Doris flicked a look of annoyance my way. She grabbed the iron with one hand and with the other, she dropped her cigarette butt into an inch of cold coffee at the bottom of her favourite mug. The story she had told me many times was that the coffee mug had been my father’s. It was one of the few things he’d left behind – besides me of course. We worked as a team into the evenings, Doris and I did, on the linen ironing. For my part, I took pillowcases from the hamper and spread them flat on the pressing board. This night, Doris pushed the hot iron with lightning speed, narrowly missing my fingers in her haste. When I sucked in my breath and clutched my fingers, her eyes threw daggers at me. I knew another head of steam brewed behind that look of vexation; her jaw worked hard as she waited for me to fold the newly pressed case.

“Jesus H. Christ, Raquel!” Doris plunged her fist ahead of mine into the hamper. With two hands, she snapped the pillowcase and dropped it across the ironing board. I stood wide-eyed and open mouthed. Just as she was about to let loose on me, a guest stepped into the kitchen. He recognized immediately that he’d walked in on something.

“Yes my ducky?” Doris’ voice turned thick like molasses.

“Some tea for the missus, if it’s not too much trouble.”

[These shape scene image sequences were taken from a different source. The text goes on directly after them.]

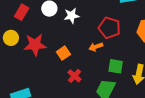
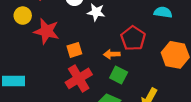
green square: (116, 66) -> (119, 75), moved
red cross: (74, 76) -> (79, 78), size x1.6

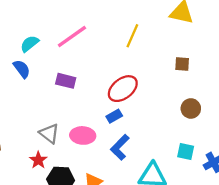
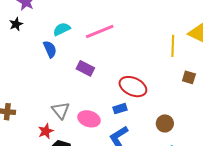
yellow line: (132, 36) -> (173, 46), moved, turned -35
red ellipse: (123, 89) -> (133, 87), turned 48
brown circle: (191, 108) -> (165, 123), moved

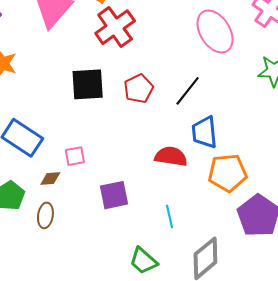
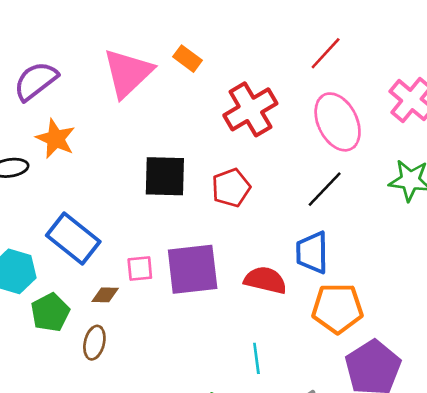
red cross: (115, 27) -> (250, 109), moved
black line: (188, 91) -> (325, 189), moved
purple square: (114, 195) -> (193, 269), moved, size x1.4

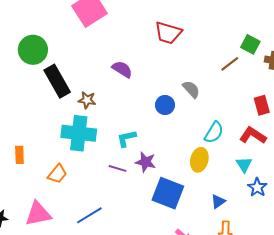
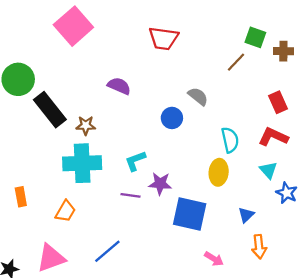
cyan semicircle: (214, 132) -> (230, 140), turned -35

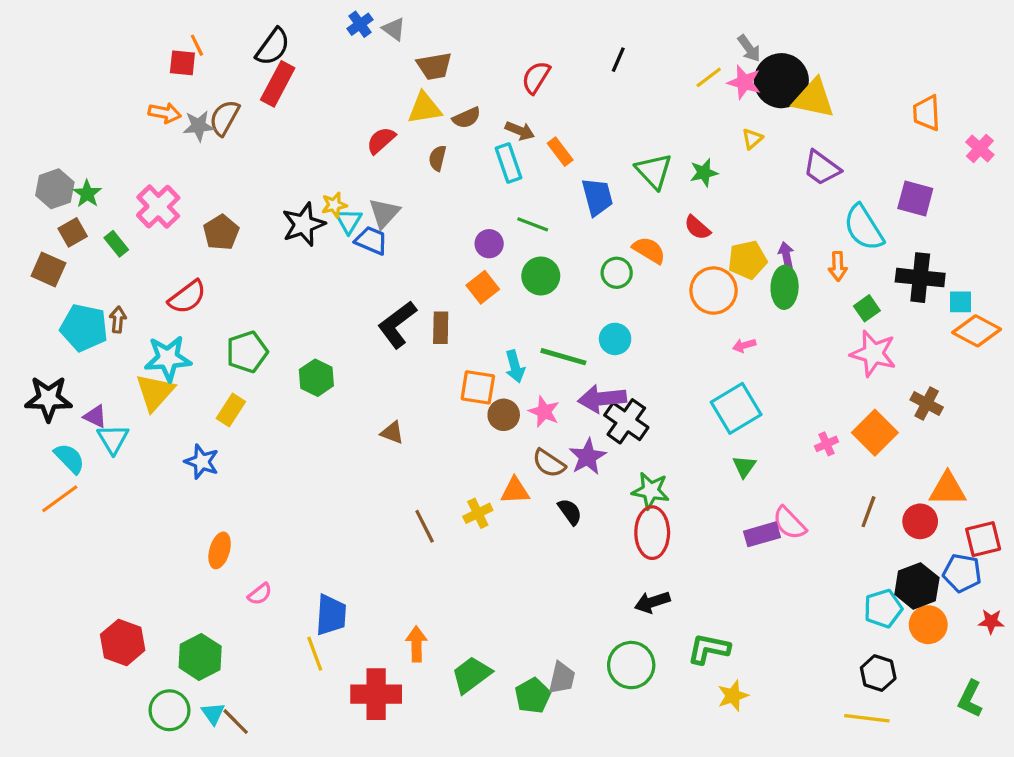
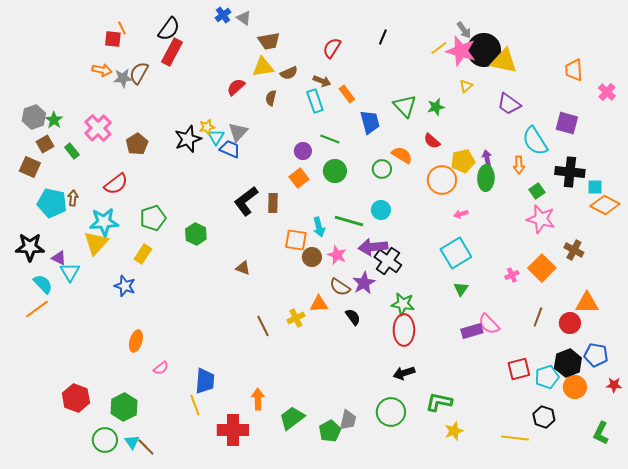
pink star: (744, 82) -> (461, 51), size x1.4
red square: (983, 539) -> (519, 369), moved
yellow line: (867, 718) -> (515, 438), moved

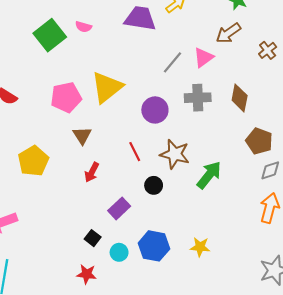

“Oh, it’s no trouble at all. It’ll only take a moment to boil the kettle.” My mother turned toward the stove, and the man took his opportunity to disappear back up the stairs. From the kitchen, we could hear his feet cross the upstairs landing. His door opened and closed. The latch clicked shut and my reprieve ended. Just as I’d feared, Doris’ temper was gathering momentum.

“You can just tell your fancy Miss Rebecca to stop riding the high horse and filling your head with ridiculous notions. Basics are what you need. She should be workin’ you at your numbers!” Doris slammed the tea tray on Poppy’s wooden tabletop. The sugar bowl jumped, and so did I.

“All this mumbo jumbo isn’t going to feed you, Raquel. It’s numbers that are going to keep the roof over your head and the wolf away from your door. I got big plans for this place. I’m counting on you to do the accounts when you’re older. You’ll need numbers for that.” Her finger jabbed through the air, mere inches from my face.

“Miss Rebecca be damned,” she sneered. “You need to learn about the things important to the cove, Raquel. You’re a cove girl through and through like me. Like Nan. That teacher woman is not one of us, Raquel. She’s one of them. Well, if she can’t teach what’s good for the cove, then her majesty should just march herself back to where ever it was she came from. You don’t need that nonsense.”

Doris glared through narrowed eyes, baiting me. I survived these moments by learning to swim in my mother’s waters. Silence became my best defense. If I said nothing, I could lose her in her murky depths. She would eventually be distracted, and her attentions would lock onto a new target. This time, it was the whistling kettle that drained the fight drained from Doris’ face.

“Fix that tea, will you? I’ll finish the ironing in the morning.” Dreary eyed, she drifted off to her room. “Oh, and Raquel,” she added as an after thought, “leave the tray on the floor outside the door. Knock, then just leave.”

I crossed the kitchen and turned off the burner beneath the kettle. By the time I’d steeped the tea, she was playing that song for the third time. Danny Boy. The little forty-five played over and over on her Silvertone, the portable record player that opened like a suitcase. It used to be in Nan’s room so she could play her Newfie music as she called it, good foot poundin’ fiddle tunes. Now with Nan gone, it had moved to Doris’ room.

I didn’t know what that song meant to Doris, but I would hear the melody floating on night air over and over again. It seeped out from the space under her door. When the tenor voice reached up high, promising to be there in sadness and in sorrow, it pierced me through and through, as I knew it must have done her too. It occurred to me then, that I come from a long line of people who intuitively know how to suffer.